Exercices à réaliser:
1 – Comment traduire en anglais cette phrase de l'intervention sur la Journée nationale de la résistance : « Cette réunion a lieu en plein centre de la capitale, dans le VIe arrondissement, comme un dernier pied de nez adressé par Jean Moulin à l'envahisseur avant sa capture, quelques semaines plus tard, à Caluire. » ?
2 – D'après l'intervention sur la Journée nationale de la résistance, quel sens faut-il donner au choix du lieu de la première réunion du CNR ? Répondez en une à trois phrases.

Intervention de Jacques Berthou

Réunion du 28 mars 2013 à 9h00
Journée nationale de la résistance — Article 1er

Photo de Jacques BerthouJacques Berthou :

Monsieur le président, monsieur le ministre, madame la présidente de la commission des affaires sociales, monsieur le rapporteur, mes chers collègues, le 27 mai 1943, alors que Paris vit depuis plusieurs années sous la surveillance de l’oppresseur, alors que le souvenir de la zone libre s’estompe dans l’esprit des Français, alors que toute la France est occupée, le Conseil national de la Résistance, le CNR, se réunit pour la première fois, autour de celui qui devient son premier président, Jean Moulin. Cette réunion a lieu en plein centre de la capitale, dans le VIe arrondissement, comme un dernier pied de nez adressé par Jean Moulin à l’envahisseur avant sa capture, quelques semaines plus tard, à Caluire.

Données brutes:
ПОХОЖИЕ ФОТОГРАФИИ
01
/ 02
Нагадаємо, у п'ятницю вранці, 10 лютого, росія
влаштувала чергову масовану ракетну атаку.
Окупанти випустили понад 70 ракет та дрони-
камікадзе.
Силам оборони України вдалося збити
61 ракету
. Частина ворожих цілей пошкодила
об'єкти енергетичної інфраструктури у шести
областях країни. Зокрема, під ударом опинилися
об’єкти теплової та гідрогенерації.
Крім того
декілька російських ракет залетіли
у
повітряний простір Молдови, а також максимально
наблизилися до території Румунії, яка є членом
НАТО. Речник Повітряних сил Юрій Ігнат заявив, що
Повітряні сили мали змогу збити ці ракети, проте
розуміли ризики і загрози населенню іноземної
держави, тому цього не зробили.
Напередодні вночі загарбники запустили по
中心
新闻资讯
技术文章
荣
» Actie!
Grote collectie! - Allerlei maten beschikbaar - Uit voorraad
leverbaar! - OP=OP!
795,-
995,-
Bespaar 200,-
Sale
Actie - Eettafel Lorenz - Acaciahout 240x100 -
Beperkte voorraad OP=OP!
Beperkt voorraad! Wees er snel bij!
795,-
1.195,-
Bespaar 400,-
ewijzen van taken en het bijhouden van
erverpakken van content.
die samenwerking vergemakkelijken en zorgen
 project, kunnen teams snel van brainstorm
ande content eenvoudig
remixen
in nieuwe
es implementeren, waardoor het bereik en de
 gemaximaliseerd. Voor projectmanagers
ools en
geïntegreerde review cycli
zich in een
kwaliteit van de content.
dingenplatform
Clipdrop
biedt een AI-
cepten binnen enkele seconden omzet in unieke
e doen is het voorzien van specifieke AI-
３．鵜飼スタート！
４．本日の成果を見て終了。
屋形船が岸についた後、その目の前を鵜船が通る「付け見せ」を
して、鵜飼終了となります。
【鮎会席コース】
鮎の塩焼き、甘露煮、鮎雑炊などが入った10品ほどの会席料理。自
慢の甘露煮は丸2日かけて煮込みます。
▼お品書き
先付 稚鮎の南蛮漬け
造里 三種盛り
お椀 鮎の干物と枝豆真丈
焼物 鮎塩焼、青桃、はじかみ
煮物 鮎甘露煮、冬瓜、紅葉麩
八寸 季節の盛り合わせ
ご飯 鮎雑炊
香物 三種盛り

Réponses numérotées:
1 – This meeting takes place right in the center of the capital, in the 6th arrondissement, as a final act of defiance by Jean Moulin toward the invader before his capture, a few weeks later, in Caluire.

2 – La réunion se tient en plein centre de Paris, dans le VIe arrondissement, alors que toute la France est occupée. Ce choix est présenté comme un dernier pied de nez adressé par Jean Moulin à l'envahisseur, quelques semaines avant sa capture à Caluire.